Does Apple lose its exclusive deal with OpenAI?
Yes. OpenAI’s exclusive Siri partnership — established with iOS 18 in 2024 — ends with iOS 27. ChatGPT becomes one option among many rather than the sole third-party AI integrated into Siri.
How do I switch which AI Siri uses?
In iOS 27: Settings → Apple Intelligence & Siri → Extensions. Tap your preferred provider from the list of installed compatible apps. That becomes your default for externally-routed Siri queries.
Is my data private when Siri hands off to a third-party AI?
Apple requires consent before routing queries externally and obscures IP addresses for unauthenticated requests. Providers are prohibited from training on your queries. However, if you’re signed into a provider’s account, their own privacy policy governs your data — not Apple’s.
Will third-party AI providers have to pay Apple a commission?
Yes. Apple is expected to apply its standard App Store commission structure to AI subscription transactions made through the Extensions system. Apple is projected to generate over $1 billion in App Store commissions from AI apps in 2026 alone.

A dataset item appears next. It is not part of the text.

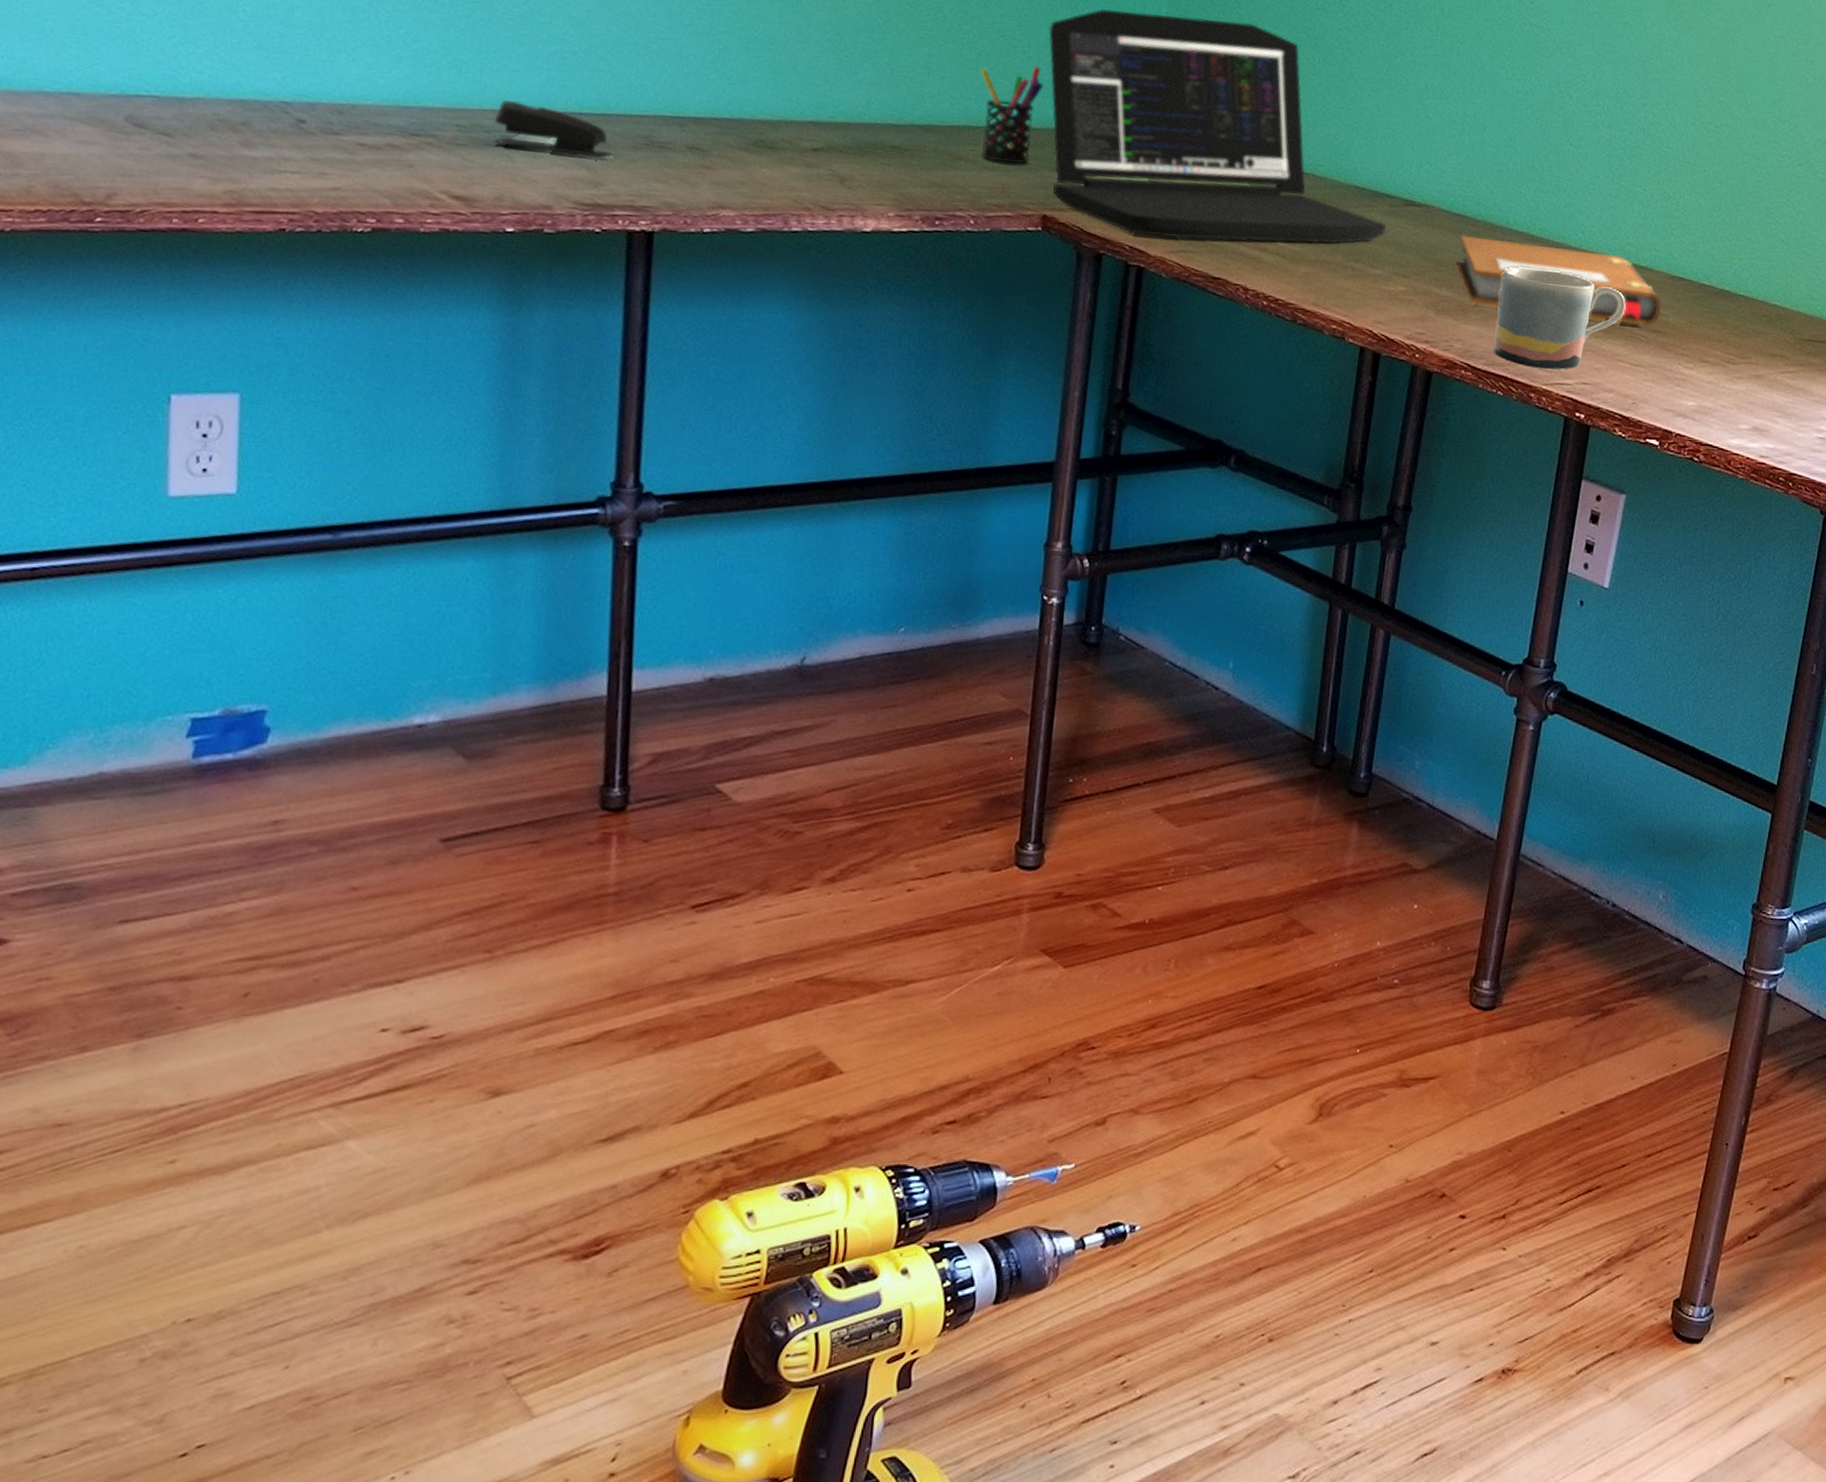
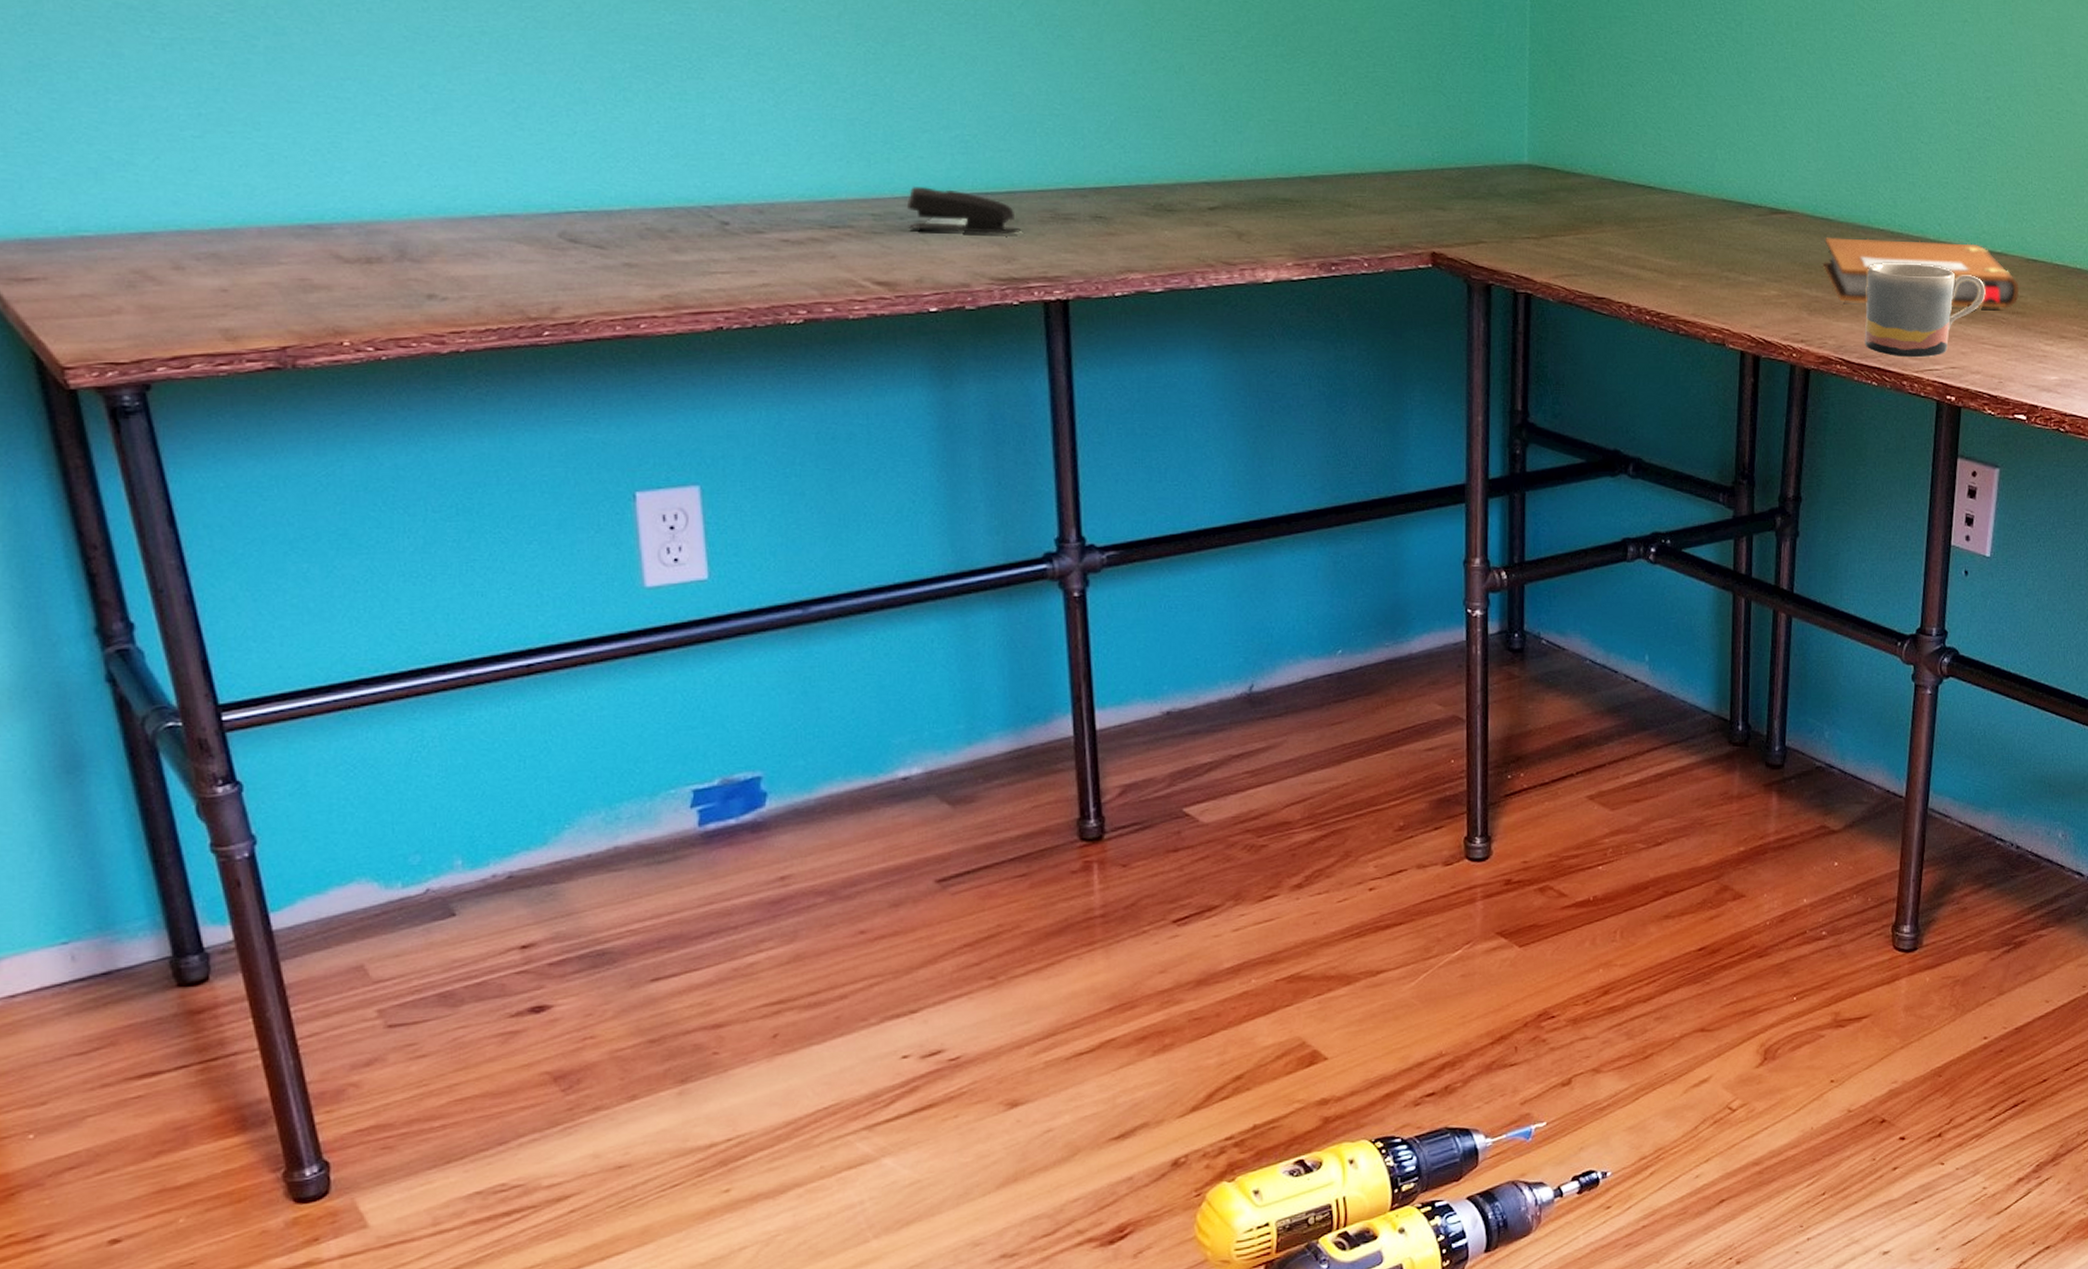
pen holder: present [980,66,1043,164] -> none [1360,111,1420,206]
laptop: present [1048,8,1386,244] -> none [1420,49,1754,264]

Is the new Siri powered by Gemini the same as the Extensions feature?
No. Apple is rebuilding Siri’s core engine with a more conversational AI — reportedly powered by a custom Gemini model — as Siri’s new default brain. The Extensions system is a separate layer that lets users manually route queries to any compatible third-party AI app. Two different things, both arriving with iOS 27.
Does Google benefit or lose from Apple opening Siri to third parties?
Both. Google Gemini gains distribution on iPhone through Siri Extensions — a massive new surface for its AI product. But Google Search loses query volume as iPhone users increasingly answer questions through AI chatbots via Siri rather than typing into Safari and hitting Google’s ad-supported results.